Your task:
Nothing outside the lines below from the one containing "(OA) en inglés, se" through the one containing "Incelemeler" is to be printed; print those exactly, ends included, and drop the pictures.

Task input:
>>>

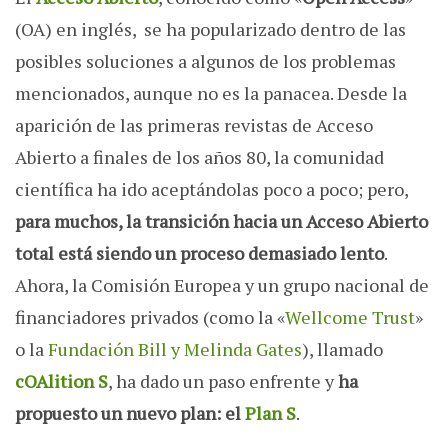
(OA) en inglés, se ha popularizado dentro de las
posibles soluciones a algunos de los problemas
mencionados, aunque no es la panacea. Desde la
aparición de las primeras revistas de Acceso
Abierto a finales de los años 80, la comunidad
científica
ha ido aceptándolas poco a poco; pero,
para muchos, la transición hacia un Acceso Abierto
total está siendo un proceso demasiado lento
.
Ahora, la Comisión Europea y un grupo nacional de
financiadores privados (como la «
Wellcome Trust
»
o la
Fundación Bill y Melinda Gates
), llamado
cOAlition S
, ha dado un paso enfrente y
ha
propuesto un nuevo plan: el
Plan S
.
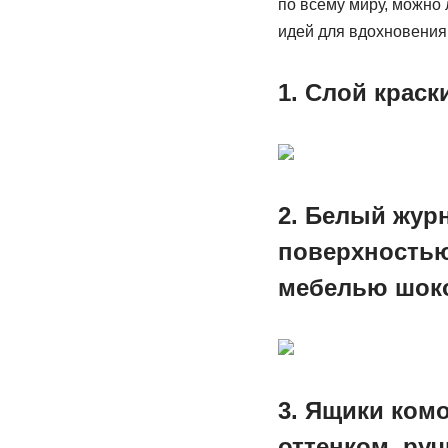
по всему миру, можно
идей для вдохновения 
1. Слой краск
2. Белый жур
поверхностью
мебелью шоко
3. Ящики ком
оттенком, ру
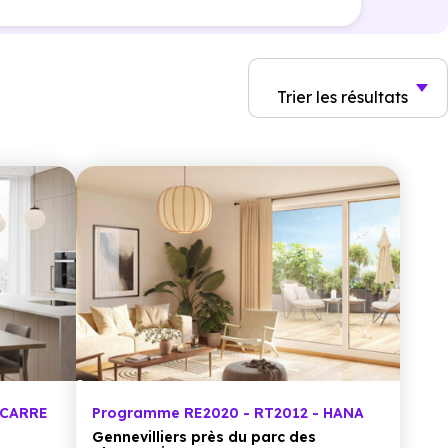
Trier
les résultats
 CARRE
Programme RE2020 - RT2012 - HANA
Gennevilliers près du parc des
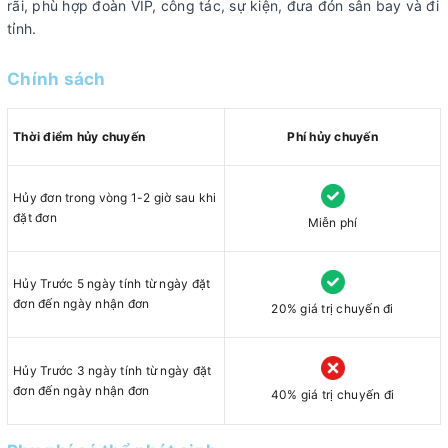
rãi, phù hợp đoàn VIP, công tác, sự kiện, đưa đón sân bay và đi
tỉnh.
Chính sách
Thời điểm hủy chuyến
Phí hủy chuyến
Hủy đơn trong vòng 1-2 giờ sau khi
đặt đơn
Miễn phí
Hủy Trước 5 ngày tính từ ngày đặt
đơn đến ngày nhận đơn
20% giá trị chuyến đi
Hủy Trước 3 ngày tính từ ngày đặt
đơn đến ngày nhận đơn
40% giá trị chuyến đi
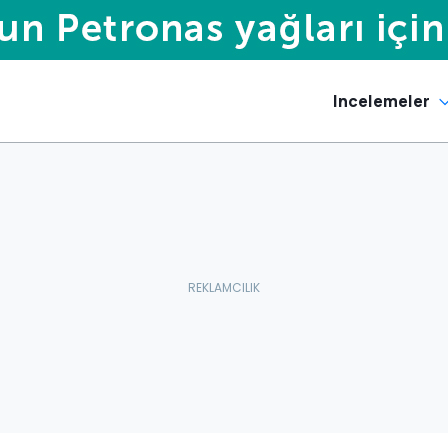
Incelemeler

<<<
>>>

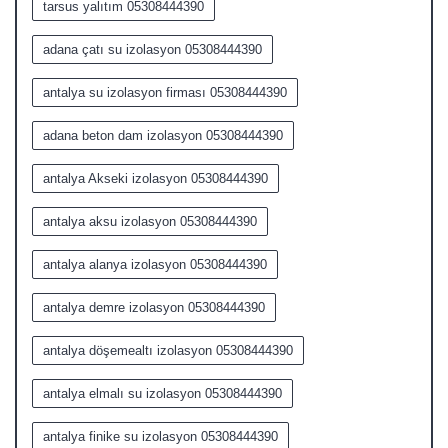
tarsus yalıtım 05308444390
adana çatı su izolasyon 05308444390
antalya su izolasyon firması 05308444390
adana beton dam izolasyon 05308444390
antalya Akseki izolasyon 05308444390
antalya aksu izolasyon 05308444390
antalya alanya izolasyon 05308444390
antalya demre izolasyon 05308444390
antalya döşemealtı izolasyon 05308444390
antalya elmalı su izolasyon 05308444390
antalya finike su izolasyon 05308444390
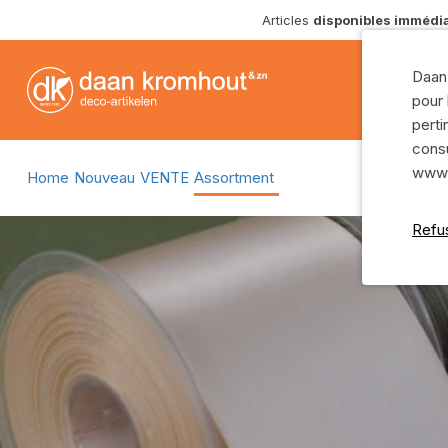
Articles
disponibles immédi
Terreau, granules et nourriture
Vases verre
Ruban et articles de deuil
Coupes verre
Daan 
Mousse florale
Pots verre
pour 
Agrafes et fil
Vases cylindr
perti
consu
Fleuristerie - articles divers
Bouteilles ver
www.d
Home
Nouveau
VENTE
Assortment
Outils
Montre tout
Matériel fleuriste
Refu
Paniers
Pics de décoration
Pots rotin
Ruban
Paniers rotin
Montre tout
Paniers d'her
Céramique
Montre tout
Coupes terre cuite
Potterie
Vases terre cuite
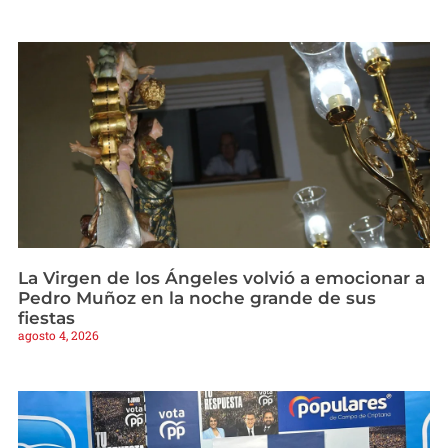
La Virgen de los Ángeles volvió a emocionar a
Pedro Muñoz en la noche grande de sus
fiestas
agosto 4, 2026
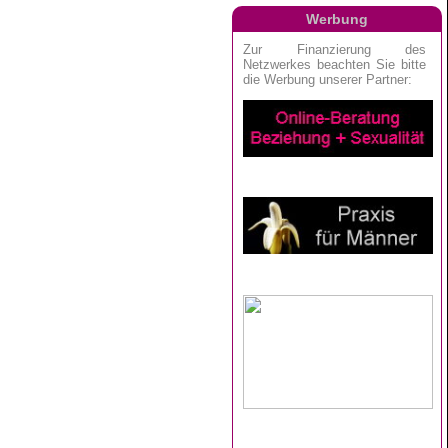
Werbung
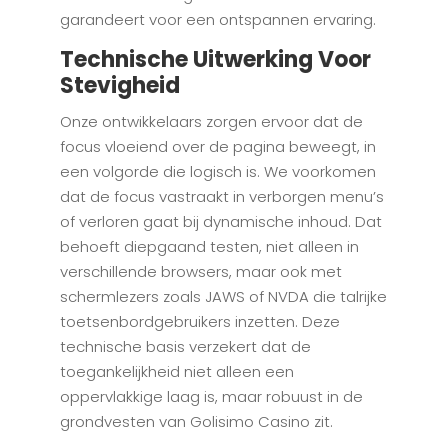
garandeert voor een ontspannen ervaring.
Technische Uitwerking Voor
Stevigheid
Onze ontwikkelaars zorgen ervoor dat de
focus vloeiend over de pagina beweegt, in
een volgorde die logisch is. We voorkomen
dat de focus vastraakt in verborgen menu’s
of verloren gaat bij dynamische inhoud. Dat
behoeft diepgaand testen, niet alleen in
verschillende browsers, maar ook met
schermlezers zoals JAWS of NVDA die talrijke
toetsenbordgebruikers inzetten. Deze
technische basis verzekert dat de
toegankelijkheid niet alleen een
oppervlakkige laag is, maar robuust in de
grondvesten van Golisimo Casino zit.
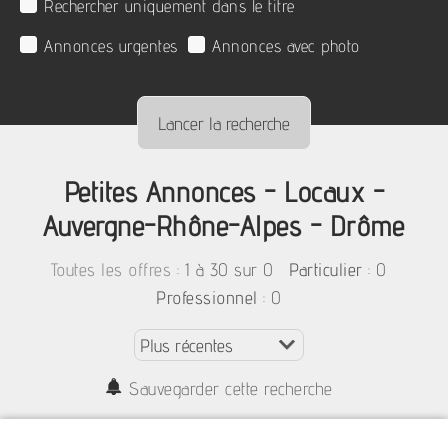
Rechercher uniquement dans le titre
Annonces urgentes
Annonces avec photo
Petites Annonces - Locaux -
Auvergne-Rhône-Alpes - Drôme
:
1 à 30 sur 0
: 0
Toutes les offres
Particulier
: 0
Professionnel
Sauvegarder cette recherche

<<<

Task response:
(OA) en inglés, se ha popularizado dentro de las
posibles soluciones a algunos de los problemas
mencionados, aunque no es la panacea. Desde la
aparición de las primeras revistas de Acceso
Abierto a finales de los años 80, la comunidad
científica
ha ido aceptándolas poco a poco; pero,
para muchos, la transición hacia un Acceso Abierto
total está siendo un proceso demasiado lento
.
Ahora, la Comisión Europea y un grupo nacional de
financiadores privados (como la «
Wellcome Trust
»
o la
Fundación Bill y Melinda Gates
), llamado
cOAlition S
, ha dado un paso enfrente y
ha
propuesto un nuevo plan: el
Plan S
.
по всему миру, можно
идей для вдохновения 
1. Слой краск
2. Белый жур
поверхностью
мебелью шоко
3. Ящики ком
оттенком, ру
Trier
les résultats
 CARRE
Programme RE2020 - RT2012 - HANA
Gennevilliers près du parc des
rãi, phù hợp đoàn VIP, công tác, sự kiện, đưa đón sân bay và đi
tỉnh.
Chính sách
Thời điểm hủy chuyến
Phí hủy chuyến
Hủy đơn trong vòng 1-2 giờ sau khi
đặt đơn
Miễn phí
Hủy Trước 5 ngày tính từ ngày đặt
đơn đến ngày nhận đơn
20% giá trị chuyến đi
Hủy Trước 3 ngày tính từ ngày đặt
đơn đến ngày nhận đơn
40% giá trị chuyến đi
Incelemeler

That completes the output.